Long story short, a lot of things can go wrong when you develop in a case insensitive collation but code might ultimately get deployed to a case sensitive database or instance (or both). In most cases the errors will be caught at deployment time, but in a few, the objects could be created successfully anyway, and problems would not be detected until testing/QA time (or, worse, even later). This is one of those things that is fairly easy to get right from the start, and a lot more cumbersome to fix later.
There are some code analysis tools that can check for things like this; when I pinged George Mastros (@gmmastros), he agreed that it was a good idea, and is going to try to put it in an upcoming release of SQLCop.

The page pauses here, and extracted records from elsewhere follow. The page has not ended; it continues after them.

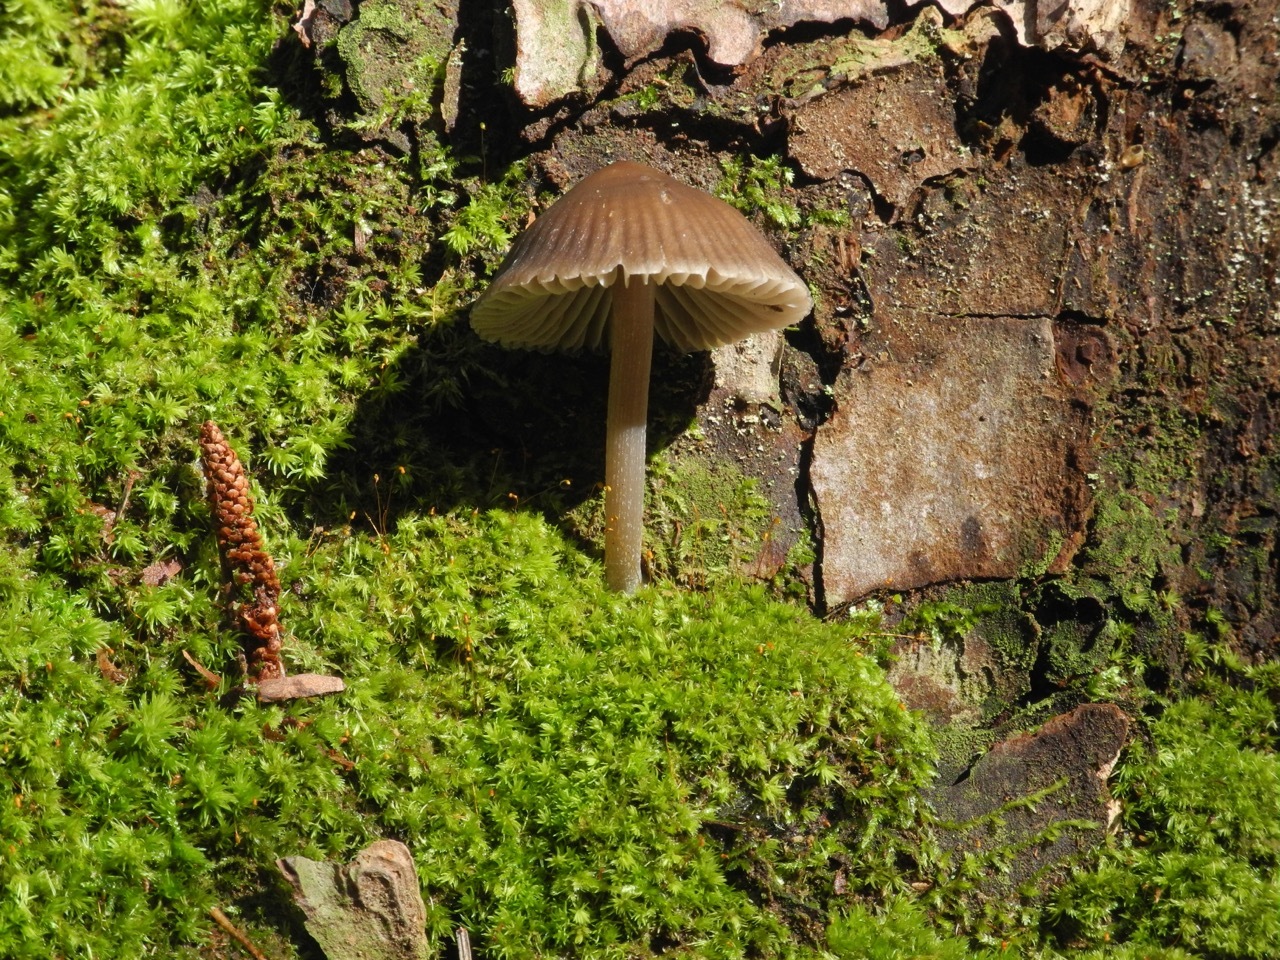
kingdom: Fungi
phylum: Basidiomycota
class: Agaricomycetes
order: Agaricales
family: Mycenaceae
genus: Mycena
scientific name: Mycena stipata
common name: Clustered pine bonnet
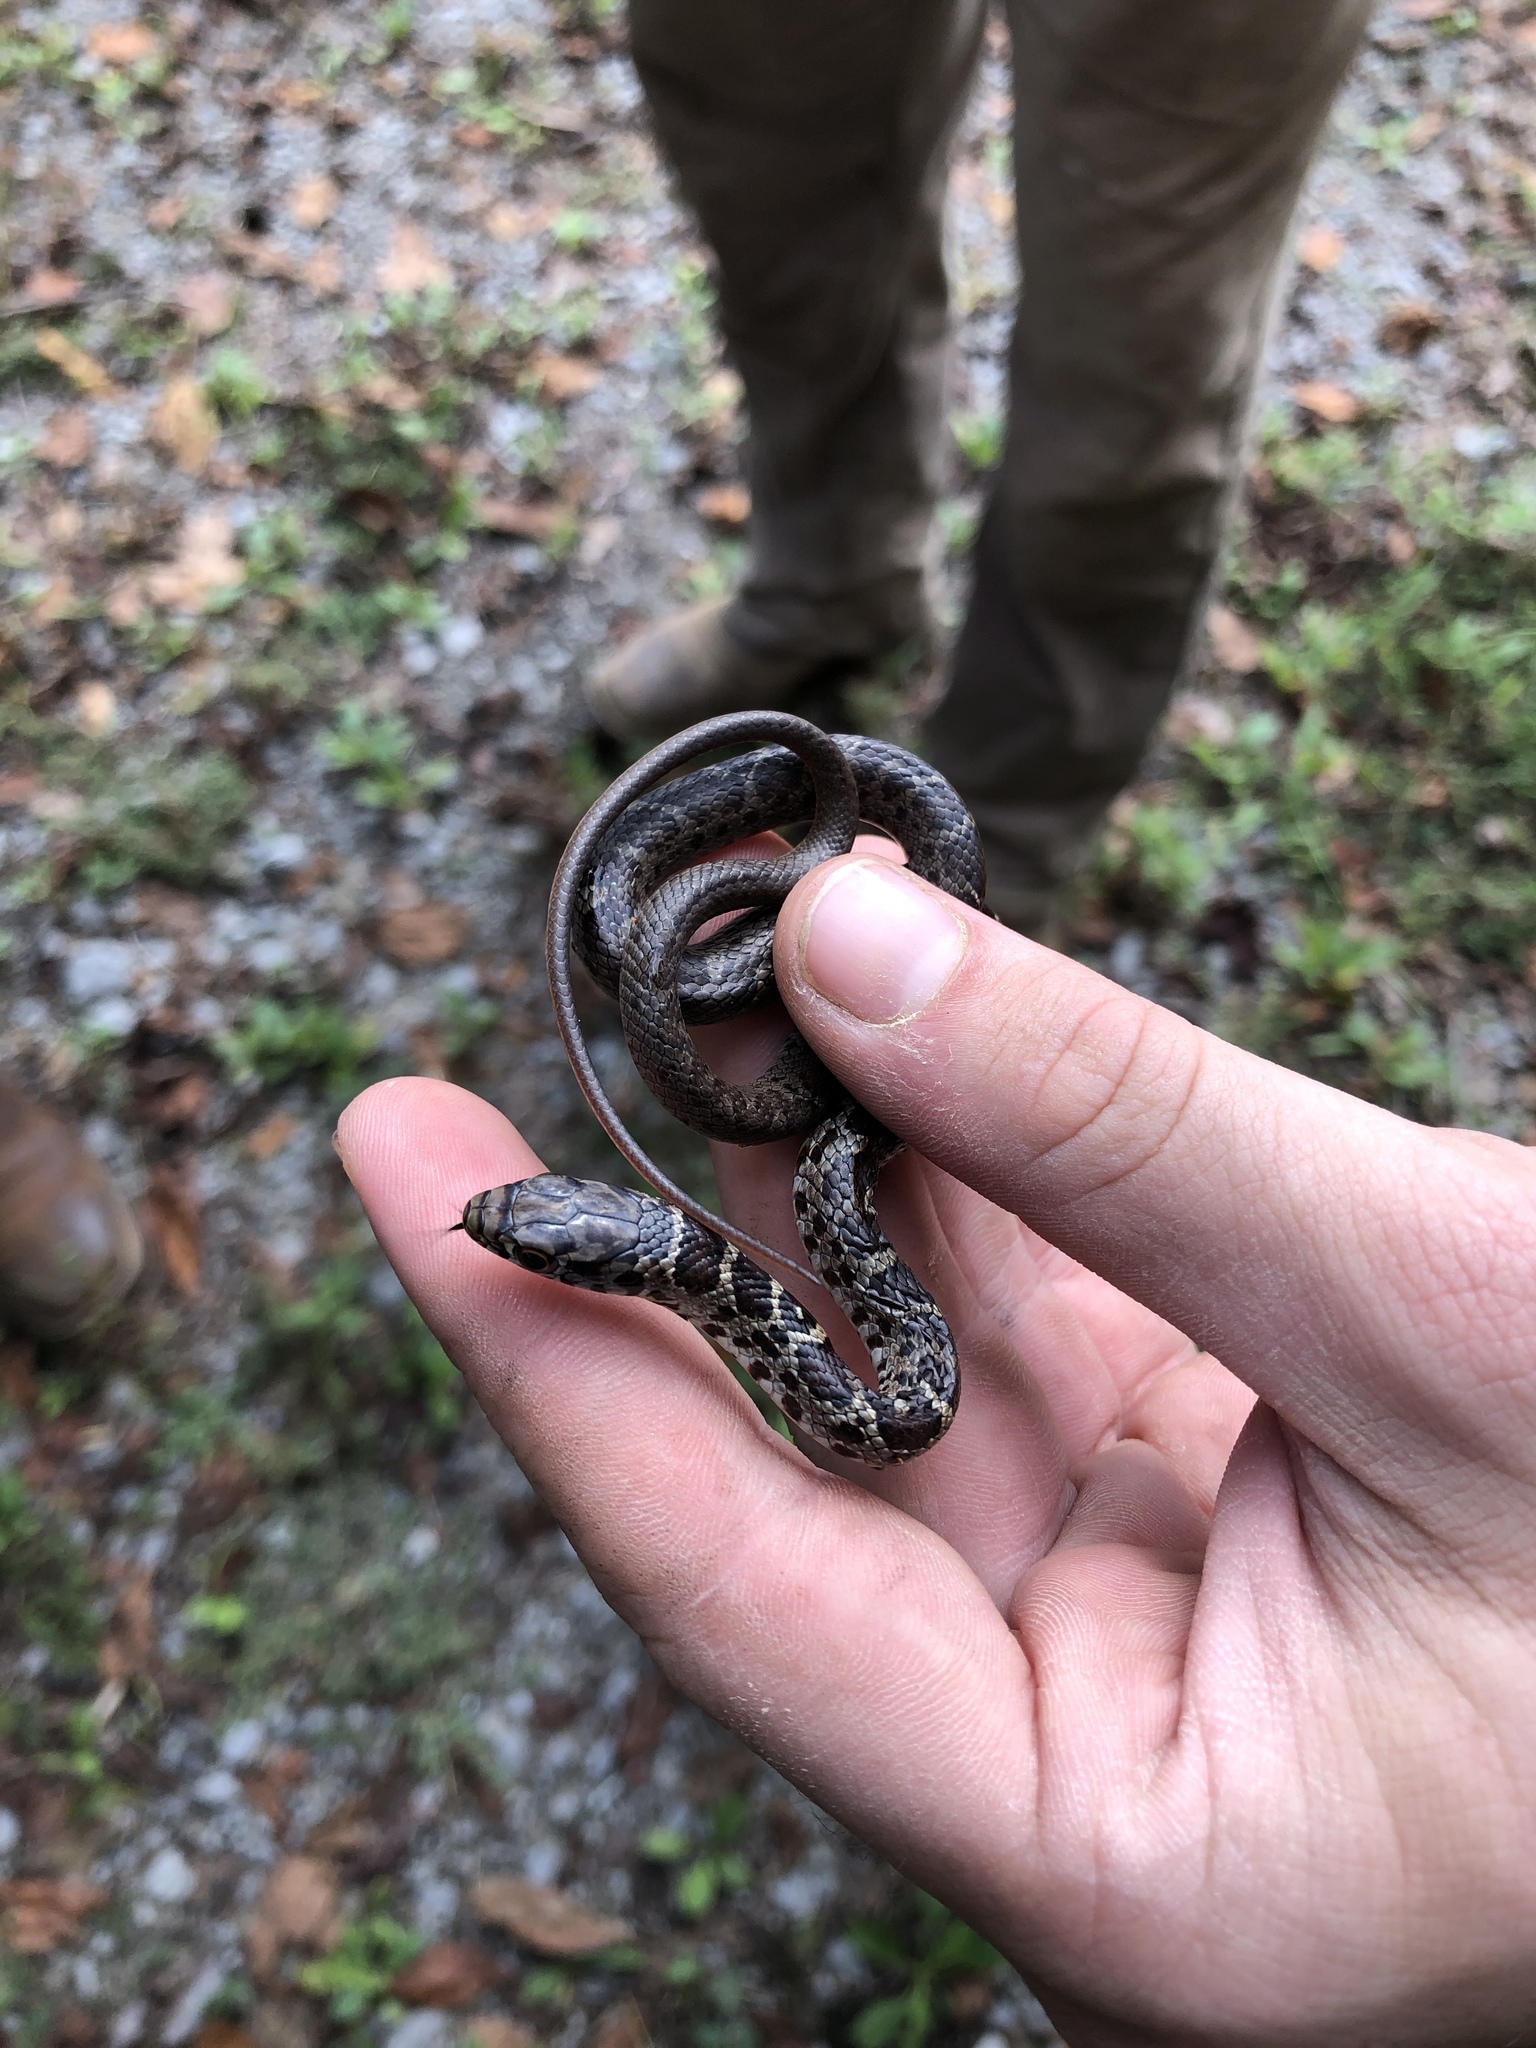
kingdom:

But you can prevent these problems far earlier than that, if you're willing to do it. I have long been a proponent of developing – at least for code that does not cross databases or servers – on a case sensitive collation. This makes sure these errors are caught up front, and not six months from now when a database is migrated or consolidated. "But won't that slow me down?" Initially, maybe, a little. But in all honesty, IntelliSense (or tools like Redgate SQL Prompt) should prevent you from ever having to type this stuff correctly on your own anyway.